Quantitative photoacoustic tomography using forward and adjoint Monte Carlo models of radiance

TL;DR

This paper introduces a Monte Carlo-based framework for quantitative photoacoustic tomography that efficiently computes gradients for reconstructing optical properties, leveraging harmonic angular basis and parallel computing.

Contribution

It presents a novel 2D radiance Monte Carlo model with harmonic basis and a gradient-based optimization scheme for quantitative photoacoustic imaging.

Findings

Validated against analytic solutions in heterogeneous media

Demonstrated efficient gradient computation from harmonic coefficients

Framework suitable for high-performance parallel computing

Abstract

Forward and adjoint Monte Carlo (MC) models of radiance are proposed for use in model-based quantitative photoacoustic tomography. A 2D radiance MC model using a harmonic angular basis is introduced and validated against analytic solutions for the radiance in heterogeneous media.
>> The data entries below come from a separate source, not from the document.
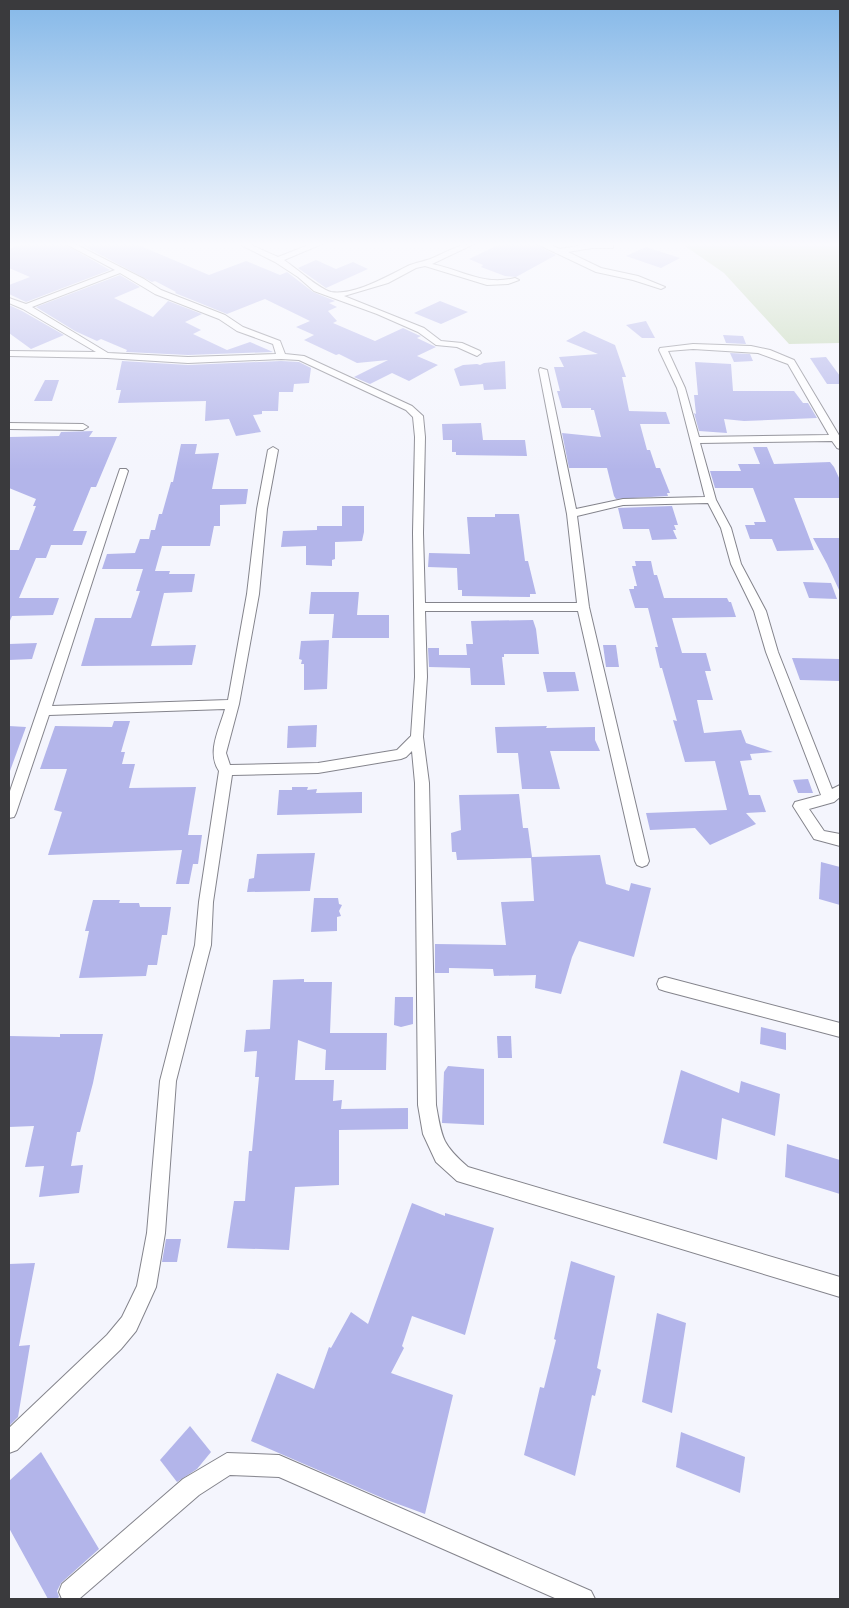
<svg xmlns="http://www.w3.org/2000/svg" width="849" height="1608" font-family="Jost,sans-serif">
<style>
.green{fill:#bfd5af}
.building{fill:#b3b5ea}
.lines{fill:none;stroke-linecap:round;stroke-linejoin:round}
.minor-casing{stroke:#84848c;stroke-width:2}
.minor{fill:#fff;fill-rule:evenodd}
</style>
<rect width="100%" height="100%" fill="#f4f5fd"/>
<path class="green" d="M682,244H840V343L789,344L724,273Z"/>
<g class="building">
<path d="M22,244H64L110,270L26,302L9,294V285L30,277L9,268V249Z"/>
<path d="M80,244H136L209,275L246,261L280,275L287,272L313,292L335,301L329,303L337,307L328,311L337,321L333,323L375,341L403,328L418,335L421,336L417,338L436,347L417,356L438,365L409,381L392,373L370,384L354,377L388,360L357,363L339,354L336,355L304,340L314,335L296,327L310,321L265,299L227,314L175,293L176,292L155,281L152,282Z"/>
<path d="M500,244H535L556,255L516,277L505,276L481,267L483,265L469,259Z"/>
<path d="M646,247L680,258L661,268L626,256Z"/>
<path d="M316,260L336,269L353,262L368,269L326,288L298,268Z"/>
<path d="M120,275L140,287L114,298L153,317L168,301L202,314L185,322L201,330L193,334L227,350L250,342L273,352L188,355L126,352L127,350L101,339L97,341L75,331L36,307Z"/>
<path d="M440,301L468,312L441,324L414,313Z"/>
<path d="M9,305L22,311L64,335L31,349L9,333Z"/>
<path d="M646,321L655,338H642L626,325Z"/>
<path d="M584,331L615,345L626,377H622L629,411L666,412L670,424H640L647,450H650L656,468H660L670,493H667L668,496L616,499L614,496L607,468H569L562,433L601,437L594,410H591V408H562L557,391H560L554,367H564L559,357L598,354L566,341Z"/>
<path d="M723,335L743,336L746,344L726,343Z"/>
<path d="M730,353L750,354L753,361L734,362Z"/>
<path d="M826,357L840,376V384H827L810,358Z"/>
<path d="M122,361L188,365L281,361L299,362L311,368L309,383L294,384L293,392H279L278,411H262V414L253,415L261,432L236,436L229,419L205,421L206,401L118,403L121,390H116Z"/>
<path d="M505,361L506,389L484,390L483,384L460,386L454,369L463,365L477,364L480,365L484,363Z"/>
<path d="M695,362L731,364L733,391H794L803,403H808L817,418L744,421L724,419L727,433L699,431L694,413L696,414L694,395H698Z"/>
<path d="M45,380H59L52,401H34Z"/>
<path d="M481,423L483,440H525L527,456L456,455V452H452V440H443L442,424Z"/>
<path d="M93,431L89,437H117L96,487H91L73,531H87L82,545H51L46,558H36L19,598H59L53,615L12,616L9,623V550H19L36,506H33L36,499L9,488V437L59,436L61,432Z"/>
<path d="M181,444H197L195,454L219,453L212,489H248L246,504L220,505V526H214L210,546H162L155,571H170L169,574H195L192,592L164,593L151,646L196,645L192,665L81,666L95,618H131L140,591H136L143,569H102L107,554L135,553L140,539H149L151,530H155L159,514H162L171,482H173Z"/>
<path d="M753,447H767L774,464L830,462L834,467L840,480V498H794L814,550L777,551L772,539H750L745,525H755L754,522H766L753,488H715L710,471H741L738,464H760Z"/>
<path d="M342,506H364V532L362,541L335,542V559L332,560V566L306,565V546L281,547L283,531L317,530V526H342Z"/>
<path d="M672,506L678,525H674L676,530H673L677,539L652,540L649,529H623L618,508Z"/>
<path d="M495,514H519L525,561H528L536,594H530V597L462,596V590H458L457,568L428,567L429,553L470,554L467,517H495Z"/>
<path d="M813,538H840V592L827,564Z"/>
<path d="M635,561H651L654,575H657L664,598H727L729,602H731L736,617L672,618L682,653H706L711,671H705L713,700H697L704,733L741,730L746,743L773,752L750,754L752,760L740,761L749,795H760L766,812L746,813L756,824L710,845L695,828L650,830L646,813L727,810L715,761L685,762L673,720L677,721L662,668H660L655,647H658L648,608H635L629,589H634V586H637L632,566H636Z"/>
<path d="M803,582L831,583L837,599L809,598Z"/>
<path d="M311,592H359L357,615H389V638H332L334,614H309Z"/>
<path d="M533,620L536,629L539,654H504V657H502L505,685H471L470,668L429,667L428,648H439V655H467L466,644H473L471,621Z"/>
<path d="M329,640L327,689L304,690V664H301L302,660L299,659L301,641Z"/>
<path d="M37,643L32,659L9,660V644Z"/>
<path d="M603,645H616L619,667H606Z"/>
<path d="M792,658L840,659V681L800,680Z"/>
<path d="M543,672H575L579,691L547,692Z"/>
<path d="M114,721H130L121,752H125L122,764H135L129,788L196,787L188,835H202L198,864H193L189,884H176L182,850L48,855L62,812L54,810L67,769H40L55,726L112,727Z"/>
<path d="M317,725L316,747L287,748L288,726Z"/>
<path d="M9,726L26,727L10,771L9,770Z"/>
<path d="M547,726L546,728L595,727V740L600,751H550L560,789H522L518,753H497L495,727Z"/>
<path d="M808,779L813,793H798L793,780Z"/>
<path d="M292,787H308L307,790L317,789L316,793L362,792V813L277,815L279,790H292Z"/>
<path d="M519,794L523,828H528L532,857L600,855L606,884L629,891L631,883L651,888L634,957L579,941L572,957L561,994L535,988L536,975L494,976L493,969L449,968V973H435V944L506,945L501,902L534,901L531,858L457,860L456,852H452L451,833L461,830L459,795Z"/>
<path d="M315,853L310,891L247,892L249,879L254,878L257,854Z"/>
<path d="M821,862L840,867V905L819,899Z"/>
<path d="M314,898H338L339,904L342,905L339,911L341,916L337,917V931L311,932Z"/>
<path d="M93,900H120L119,903H139L140,907H171L167,935H162L157,965H148L146,976L79,978L89,931H85Z"/>
<path d="M304,979V982H332L330,1033H387L386,1070H325L326,1050L298,1040L295,1080H334L333,1101L342,1100L341,1109L408,1108V1129L339,1130V1185L295,1187L289,1250L227,1248L234,1201H245L249,1151H252L259,1077H255L257,1051L244,1052L246,1030L270,1029L273,980Z"/>
<path d="M395,997H413V1024L401,1027L394,1025Z"/>
<path d="M761,1027L786,1033V1050L760,1044Z"/>
<path d="M60,1034H103L93,1083L80,1132H77L71,1166L83,1165L79,1193L39,1197L44,1166L25,1167L34,1126L9,1127V1036L60,1037Z"/>
<path d="M497,1036H511L512,1058H498Z"/>
<path d="M448,1066L484,1069V1125L442,1123L444,1072Z"/>
<path d="M681,1070L739,1093L741,1081L780,1094L775,1136L722,1118L717,1160L663,1143Z"/>
<path d="M787,1144L840,1160V1194L785,1177Z"/>
<path d="M412,1203L445,1216V1213L494,1228L465,1335L412,1316L402,1346L404,1348L391,1373L453,1395L425,1514L387,1500L251,1441L277,1373L314,1389L329,1347L331,1348L351,1312L368,1324Z"/>
<path d="M166,1239H181L177,1262H162Z"/>
<path d="M571,1261L615,1276L597,1368L601,1370L595,1396L592,1395L575,1476L524,1455L540,1387L544,1388L556,1340L554,1339Z"/>
<path d="M35,1263L19,1346L30,1345L18,1417L9,1426V1264Z"/>
<path d="M657,1313L686,1323L672,1413L642,1402Z"/>
<path d="M190,1426L211,1452L197,1469L177,1482L160,1460Z"/>
<path d="M681,1432L745,1457L740,1493L676,1467Z"/>
<path d="M41,1452L99,1549L61,1583L57,1591L59,1597L57,1599H48L9,1528V1481Z"/>
</g>
<g class="lines">
<g class="minor-casing">
<g id="minor">
<path d="M66,244H75L144,279L161,290L225,315L243,327L280,341L285,354L304,356L412,406L423,416L425,437L423,533L425,603H577L567,514L539,370L540,368L547,370L576,509L623,499L705,497L677,388L659,350L660,348L693,344L751,346L770,350L794,360L840,437V449L837,448L832,441L700,443L716,500L731,528L741,564L766,611L778,652L832,789L840,785V797L834,802L809,809L824,831L840,834V846L814,839L793,806L795,802L821,795L766,652L754,611L731,564L721,528L708,503L623,505L577,516L589,607L649,861L647,865L642,867L637,865L635,861L578,611H425L427,677L423,737L429,783L436,1105C442,1139 442,1144 468,1167L840,1277V1297L457,1181L436,1162L423,1134L418,1105L415,783L412,751L406,757L401,759L318,773L232,775L213,902L211,945L176,1081L165,1233L156,1287L136,1331L121,1349L17,1450L9,1453V1428L107,1335L122,1317L137,1286L147,1233L160,1081L195,945L199,902L219,771C206,752 220,728 225,709L49,715L16,813L14,817L9,818V794L120,469H126L128,471L52,706L228,700L247,594L257,509L268,450L273,447L278,450L267,509L259,594L239,704L226,753L230,765L318,763L397,750L411,736L415,677L413,533L415,437L413,417L406,410L299,360L281,359L188,363L107,358L9,356V351L96,352L23,309L9,303V298L26,304L115,270ZM120,273L155,294L219,319L237,331L273,344L276,354L188,357L108,353L32,307ZM693,349L758,353L788,364L829,435L699,437L685,388L668,351Z"/>
<path d="M239,244H249L278,257L311,244H322L284,260C296,268 319,289 331,292C355,296 389,275 410,265C418,262 427,261 435,257C448,251 460,244 474,244L432,264C462,270 483,286 515,278L519,280L508,284L487,285L425,266L416,268L388,283L344,296L424,328L441,341L462,343L480,351L481,353L477,356L457,347L436,345L418,332L377,314L314,291L298,277L275,262Z"/>
<path d="M537,244H548L560,249L588,244H613V248H592L568,252L601,268L638,276L665,287L661,289L633,280L596,272Z"/>
<path d="M9,423L83,424L88,427L83,430L9,429Z"/>
<path d="M665,977L840,1023V1037L665,991L659,989L657,984L659,979Z"/>
<path d="M227,1453L279,1455L591,1591L595,1599H557L279,1477L230,1475L199,1495L79,1599H62L59,1592L62,1584L183,1479Z"/>
</g>
</g>
<use href="#minor" class="minor"/>
</g>
<linearGradient id="sky" x2="0" y2="1"><stop stop-color="#85b8e8"/><stop offset="0.52" stop-color="#fafafe"/><stop offset="1" stop-color="#fafafe" stop-opacity="0"/></linearGradient>
<rect width="849" height="470" fill="url(#sky)"/>
<rect width="849" height="1608" fill="none" stroke="#3a3a3d" stroke-width="20"/>
</svg>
A gradient-based optimisation scheme is then used to recover 2D absorption and scattering coefficients distributions from simulated photoacoustic measurements. It is shown that the functional gradients, which are a challenge to compute efficiently using MC models, can be calculated directly from the coefficients of the harmonic angular basis used in the forward and adjoint models. This work establishes a framework for transport-based quantitative photoacoustic tomography that can fully exploit emerging highly parallel computing architectures.